The other day my three-year-old daughter dropped a clamshell of tomatoes at Trader Joe’s and at least ten people started dancing around them as if they were tiny red land mines, huffing in annoyance as they quickly tip-toed past us. At first, I let their irritation seep into me. I felt my cheeks burn as I watched my little girl freeze before she started to hurriedly pick them up, her little fingers narrowly missing the feet scurrying past her, each with a more important place to be. And that’s when my embarrassment shifted from the spilled tomatoes to the fact that not one person offered to help us pick up them up. This is not the example of community that I want my kids to witness.
I started planning our move to Ireland as I squatted down on the floor. I looked my sweet girl in the eyes and asked if she needed my help. She seemed relieved and we proceeded to giggle as we tossed them back into their plastic vessel. After we finished, she gave me a big hug and I resisted the urge to glare at our fellow shoppers as we rejoined the masses. Instead, I smiled and winked at my daughter as she reached for another carton of tomatoes, and I meant it.
It is my hope that a few changes to my day-to-day habits will provide me with the bandwidth to withstand a few honks, spills, and traffic jams. I know that a smile, a wave, a book, and a friendly head nod is not going to revitalize a sense of place and community. It’s not going to change the world, but in the wise words of Macklemore, it’s a damn good place to start.
Marissa B. Niranjan is trying not to cry over spilled tomatoes and although she continues to work on her etiquette behind the wheel, she will ALWAYS wave if you let her in.
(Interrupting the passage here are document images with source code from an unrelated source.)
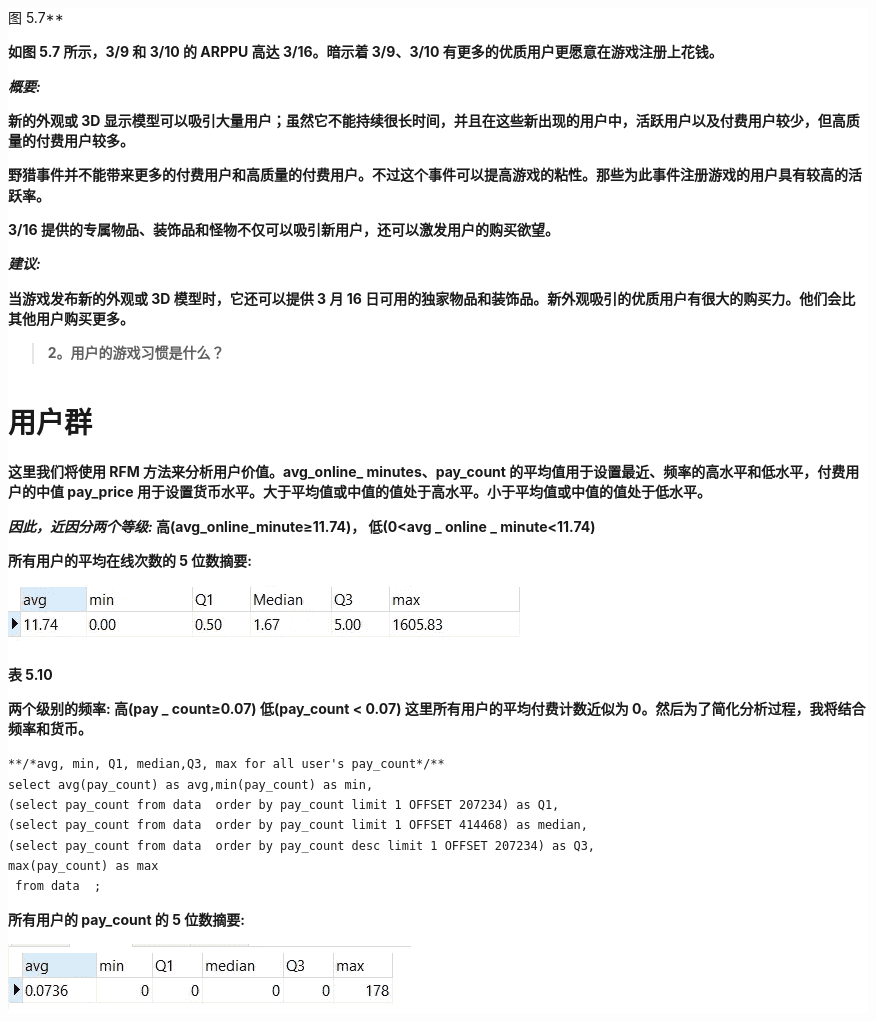 图 5.7** 

**如图 5.7 所示，3/9 和 3/10 的 ARPPU 高达 3/16。暗示着 3/9、3/10 有更多的优质用户更愿意在游戏注册上花钱。**

***概要:***

**新的外观或 3D 显示模型可以吸引大量用户；虽然它不能持续很长时间，并且在这些新出现的用户中，活跃用户以及付费用户较少，但高质量的付费用户较多。**

**野猎事件并不能带来更多的付费用户和高质量的付费用户。不过这个事件可以提高游戏的粘性。那些为此事件注册游戏的用户具有较高的活跃率。**

**3/16 提供的专属物品、装饰品和怪物不仅可以吸引新用户，还可以激发用户的购买欲望。**

***建议:***

**当游戏发布新的外观或 3D 模型时，它还可以提供 3 月 16 日可用的独家物品和装饰品。新外观吸引的优质用户有很大的购买力。他们会比其他用户购买更多。**

> ****2。用户的游戏习惯是什么？****

# **用户群**

**这里我们将使用 RFM 方法来分析用户价值。avg_online_ minutes、pay_count 的平均值用于设置最近、频率的高水平和低水平，付费用户的中值 pay_price 用于设置货币水平。大于平均值或中值的值处于高水平。小于平均值或中值的值处于低水平。**

*****因此，近因分两个等级:***
高(avg_online_minute≥11.74)，
低(0<avg _ online _ minute<11.74)**

**所有用户的平均在线次数的 5 位数摘要:**

**![](img/c0ac52c40a50c2a536823a66acdea16f.png)**

**表 5.10**

****两个级别的频率:**
高(pay _ count≥0.07)
低(pay_count < 0.07)
这里所有用户的平均付费计数近似为 0。然后为了简化分析过程，我将结合频率和货币。**

```
**/*avg, min, Q1, median,Q3, max for all user's pay_count*/**
select avg(pay_count) as avg,min(pay_count) as min, 
(select pay_count from data  order by pay_count limit 1 OFFSET 207234) as Q1, 
(select pay_count from data  order by pay_count limit 1 OFFSET 414468) as median,
(select pay_count from data  order by pay_count desc limit 1 OFFSET 207234) as Q3,
max(pay_count) as max
 from data  ;
```

**所有用户的 pay_count 的 5 位数摘要:**

**![](img/497abb42756b021f1476427545c1b2db.png)**
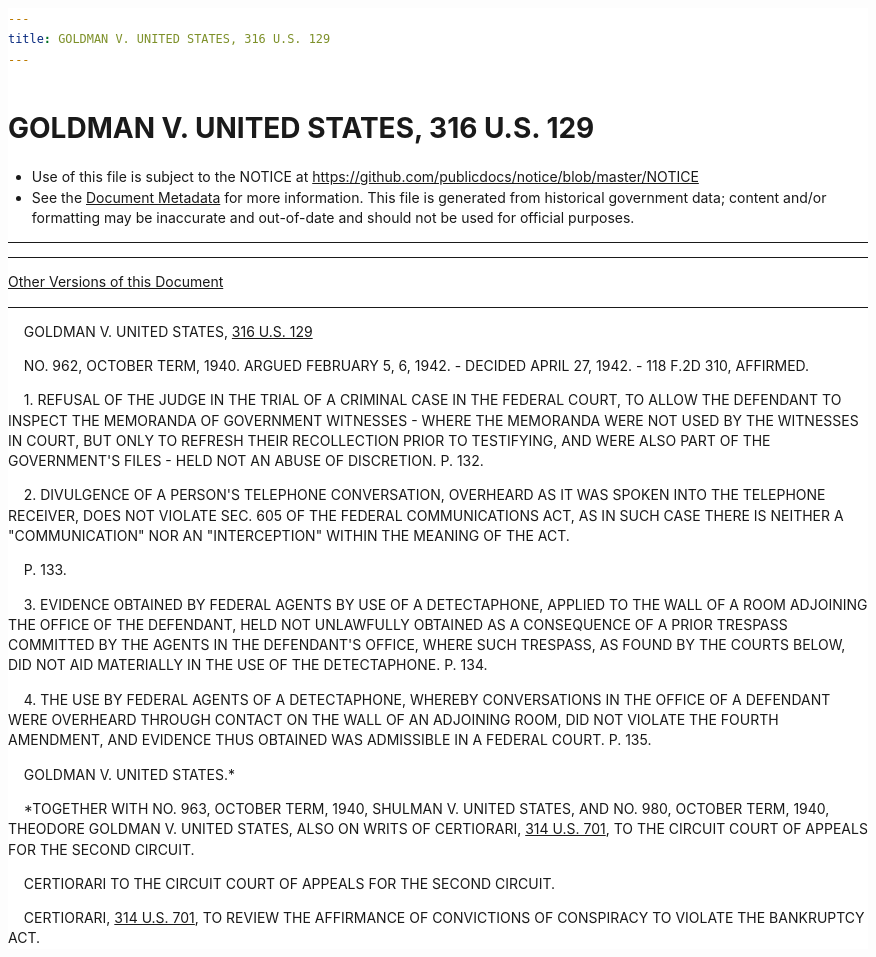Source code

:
 ```yaml
---
title: GOLDMAN V. UNITED STATES, 316 U.S. 129
---
```


# GOLDMAN V. UNITED STATES, 316 U.S. 129

* Use of this file is subject to the NOTICE at https://github.com/publicdocs/notice/blob/master/NOTICE
* See the [Document Metadata](../../../index.md) for more information.
  This file is generated from historical government data; content and/or formatting may be inaccurate and out-of-date and should not be used for official purposes.

----------
----------

[Other Versions of this Document](https://publicdocs.github.io/go/links?ns=uslm-x&ref=%2Fus%2Fcourts%2Fscotus%2FusReporter%2F316%2F129)

----------

    GOLDMAN V. UNITED STATES, [316 U.S. 129][/us/courts/scotus/usReporter/316/129]

    NO. 962, OCTOBER TERM, 1940.  ARGUED FEBRUARY 5, 6, 1942.  - DECIDED APRIL 27, 1942.  - 118 F.2D 310, AFFIRMED.

    1.  REFUSAL OF THE JUDGE IN THE TRIAL OF A CRIMINAL CASE IN THE FEDERAL COURT, TO ALLOW THE DEFENDANT TO INSPECT THE MEMORANDA OF GOVERNMENT WITNESSES - WHERE THE MEMORANDA WERE NOT USED BY THE WITNESSES IN COURT, BUT ONLY TO REFRESH THEIR RECOLLECTION PRIOR TO TESTIFYING, AND WERE ALSO PART OF THE GOVERNMENT'S FILES - HELD NOT AN ABUSE OF DISCRETION.  P. 132.

    2.  DIVULGENCE OF A PERSON'S TELEPHONE CONVERSATION, OVERHEARD AS IT WAS SPOKEN INTO THE TELEPHONE RECEIVER, DOES NOT VIOLATE SEC. 605 OF THE FEDERAL COMMUNICATIONS ACT, AS IN SUCH CASE THERE IS NEITHER A "COMMUNICATION" NOR AN "INTERCEPTION" WITHIN THE MEANING OF THE ACT.

    P. 133.

    3.  EVIDENCE OBTAINED BY FEDERAL AGENTS BY USE OF A DETECTAPHONE, APPLIED TO THE WALL OF A ROOM ADJOINING THE OFFICE OF THE DEFENDANT, HELD NOT UNLAWFULLY OBTAINED AS A CONSEQUENCE OF A PRIOR TRESPASS COMMITTED BY THE AGENTS IN THE DEFENDANT'S OFFICE, WHERE SUCH TRESPASS, AS FOUND BY THE COURTS BELOW, DID NOT AID MATERIALLY IN THE USE OF THE DETECTAPHONE.  P. 134.

    4.  THE USE BY FEDERAL AGENTS OF A DETECTAPHONE, WHEREBY CONVERSATIONS IN THE OFFICE OF A DEFENDANT WERE OVERHEARD THROUGH CONTACT ON THE WALL OF AN ADJOINING ROOM, DID NOT VIOLATE THE FOURTH AMENDMENT, AND EVIDENCE THUS OBTAINED WAS ADMISSIBLE IN A FEDERAL COURT.  P. 135.

    GOLDMAN V. UNITED STATES.\*

    \*TOGETHER WITH NO. 963, OCTOBER TERM, 1940, SHULMAN V. UNITED STATES, AND NO. 980, OCTOBER TERM, 1940, THEODORE GOLDMAN V. UNITED STATES, ALSO ON WRITS OF CERTIORARI, [314 U.S. 701][/us/courts/scotus/usReporter/314/701], TO THE CIRCUIT COURT OF APPEALS FOR THE SECOND CIRCUIT.

    CERTIORARI TO THE CIRCUIT COURT OF APPEALS FOR THE SECOND CIRCUIT.

    CERTIORARI, [314 U.S. 701][/us/courts/scotus/usReporter/314/701], TO REVIEW THE AFFIRMANCE OF CONVICTIONS OF CONSPIRACY TO VIOLATE THE BANKRUPTCY ACT.


[/us/courts/scotus/usReporter/316/129]: https://publicdocs.github.io/go/links?ns=uslm-x&ref=%2Fus%2Fcourts%2Fscotus%2FusReporter%2F316%2F129
[/us/courts/scotus/usReporter/314/701]: https://publicdocs.github.io/go/links?ns=uslm-x&ref=%2Fus%2Fcourts%2Fscotus%2FusReporter%2F314%2F701
[/us/courts/scotus/usReporter/314/701]: https://publicdocs.github.io/go/links?ns=uslm-x&ref=%2Fus%2Fcourts%2Fscotus%2FusReporter%2F314%2F701
[/us/courts/scotus/usReporter/277/438]: https://publicdocs.github.io/go/links?ns=uslm-x&ref=%2Fus%2Fcourts%2Fscotus%2FusReporter%2F277%2F438
[/us/usc/t18/s88]: https://publicdocs.github.io/go/links?ns=uslm&ref=%2Fus%2Fusc%2Ft18%2Fs88
[/us/usc/t11/s52]: https://publicdocs.github.io/go/links?ns=uslm&ref=%2Fus%2Fusc%2Ft11%2Fs52
[/us/stat/48/1064]: https://publicdocs.github.io/go/links?ns=uslm&ref=%2Fus%2Fstat%2F48%2F1064
[/us/usc/t47/s605]: https://publicdocs.github.io/go/links?ns=uslm&ref=%2Fus%2Fusc%2Ft47%2Fs605
[/us/usc/t47/s153]: https://publicdocs.github.io/go/links?ns=uslm&ref=%2Fus%2Fusc%2Ft47%2Fs153
[/us/courts/scotus/usReporter/96/727]: https://publicdocs.github.io/go/links?ns=uslm-x&ref=%2Fus%2Fcourts%2Fscotus%2FusReporter%2F96%2F727
[/us/courts/scotus/usReporter/116/616]: https://publicdocs.github.io/go/links?ns=uslm-x&ref=%2Fus%2Fcourts%2Fscotus%2FusReporter%2F116%2F616
[/us/courts/scotus/usReporter/277/438]: https://publicdocs.github.io/go/links?ns=uslm-x&ref=%2Fus%2Fcourts%2Fscotus%2FusReporter%2F277%2F438
[/us/courts/scotus/usReporter/217/349]: https://publicdocs.github.io/go/links?ns=uslm-x&ref=%2Fus%2Fcourts%2Fscotus%2FusReporter%2F217%2F349
[/us/courts/scotus/usReporter/313/299]: https://publicdocs.github.io/go/links?ns=uslm-x&ref=%2Fus%2Fcourts%2Fscotus%2FusReporter%2F313%2F299
[/us/courts/scotus/usReporter/287/124]: https://publicdocs.github.io/go/links?ns=uslm-x&ref=%2Fus%2Fcourts%2Fscotus%2FusReporter%2F287%2F124
[/us/courts/scotus/usReporter/277/438]: https://publicdocs.github.io/go/links?ns=uslm-x&ref=%2Fus%2Fcourts%2Fscotus%2FusReporter%2F277%2F438
[/us/courts/scotus/usReporter/96/727]: https://publicdocs.github.io/go/links?ns=uslm-x&ref=%2Fus%2Fcourts%2Fscotus%2FusReporter%2F96%2F727
[/us/courts/scotus/usReporter/232/383]: https://publicdocs.github.io/go/links?ns=uslm-x&ref=%2Fus%2Fcourts%2Fscotus%2FusReporter%2F232%2F383
[/us/courts/scotus/usReporter/251/385]: https://publicdocs.github.io/go/links?ns=uslm-x&ref=%2Fus%2Fcourts%2Fscotus%2FusReporter%2F251%2F385
[/us/courts/scotus/usReporter/255/298]: https://publicdocs.github.io/go/links?ns=uslm-x&ref=%2Fus%2Fcourts%2Fscotus%2FusReporter%2F255%2F298
[/us/courts/scotus/usReporter/282/344]: https://publicdocs.github.io/go/links?ns=uslm-x&ref=%2Fus%2Fcourts%2Fscotus%2FusReporter%2F282%2F344
[/us/courts/scotus/usReporter/285/452]: https://publicdocs.github.io/go/links?ns=uslm-x&ref=%2Fus%2Fcourts%2Fscotus%2FusReporter%2F285%2F452
[/us/courts/scotus/usReporter/116/616]: https://publicdocs.github.io/go/links?ns=uslm-x&ref=%2Fus%2Fcourts%2Fscotus%2FusReporter%2F116%2F616
[/us/courts/scotus/usReporter/269/20]: https://publicdocs.github.io/go/links?ns=uslm-x&ref=%2Fus%2Fcourts%2Fscotus%2FusReporter%2F269%2F20
[/us/courts/scotus/usReporter/255/298]: https://publicdocs.github.io/go/links?ns=uslm-x&ref=%2Fus%2Fcourts%2Fscotus%2FusReporter%2F255%2F298
[/us/courts/scotus/usReporter/285/452]: https://publicdocs.github.io/go/links?ns=uslm-x&ref=%2Fus%2Fcourts%2Fscotus%2FusReporter%2F285%2F452
[/us/courts/scotus/usReporter/275/192]: https://publicdocs.github.io/go/links?ns=uslm-x&ref=%2Fus%2Fcourts%2Fscotus%2FusReporter%2F275%2F192
[/us/courts/scotus/usReporter/277/438]: https://publicdocs.github.io/go/links?ns=uslm-x&ref=%2Fus%2Fcourts%2Fscotus%2FusReporter%2F277%2F438
[/us/courts/scotus/usReporter/116/616]: https://publicdocs.github.io/go/links?ns=uslm-x&ref=%2Fus%2Fcourts%2Fscotus%2FusReporter%2F116%2F616
[/us/courts/scotus/usReporter/251/385]: https://publicdocs.github.io/go/links?ns=uslm-x&ref=%2Fus%2Fcourts%2Fscotus%2FusReporter%2F251%2F385
[/us/courts/scotus/usReporter/255/298]: https://publicdocs.github.io/go/links?ns=uslm-x&ref=%2Fus%2Fcourts%2Fscotus%2FusReporter%2F255%2F298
Astute commentary on what many of us and our communities have become. Driving is one of the activities in which my impatience most often unpleasantly reveals itself. That’s how I destroyed the whole front and side of my car at the carwash! I’m going to try and implement some of your ideas!!!! But I can’t help but be miffed that not one shopper helped my little great niece pick up the tomatoes. Horrible.
I have heard that there are therapists in the States that focus solely on road rage. That’s when you know there is a problem 🙂 Love you so much, auntie baba!
Love this Mariss. That little one will likely take after her mama, a little flip of the bird when push comes to shove, and always a smile and wave. We do hope so…cause you are a gem. xo and all I’m saying to those who wouldn’t help little Ru pick up those tomatoes…karma baby, karma!
I don’t know how I missed this comment until now, and now I want Ru to have a t-shirt that says, “I may be smiling, but do not cross me or you’ll get the bird” 🙂 YOU are the gem, and I love you dearly!
Love it. Needed this today.
BTW, I’ve started giving annoying drivers a thumbs down coupled with a raspberry (the mouth kind). It is silly, but satisfying, and still civil.
I love the raspberry thumbs down, civil alternative. One time my dad, who is literally the calmest and most patient person in the world, got uncharacteristically upset at someone who cut in front of him to switch lanes. He sped up to try and get side by side with the driver and I thought, FINALLY this man is going to curse or yell, but instead he just looked at the guy square in the eye for a second and pointed at him through the window as he continued to drive. So much creepier than flipping the bird, but it still makes me laugh. 🙂 Love you, sister.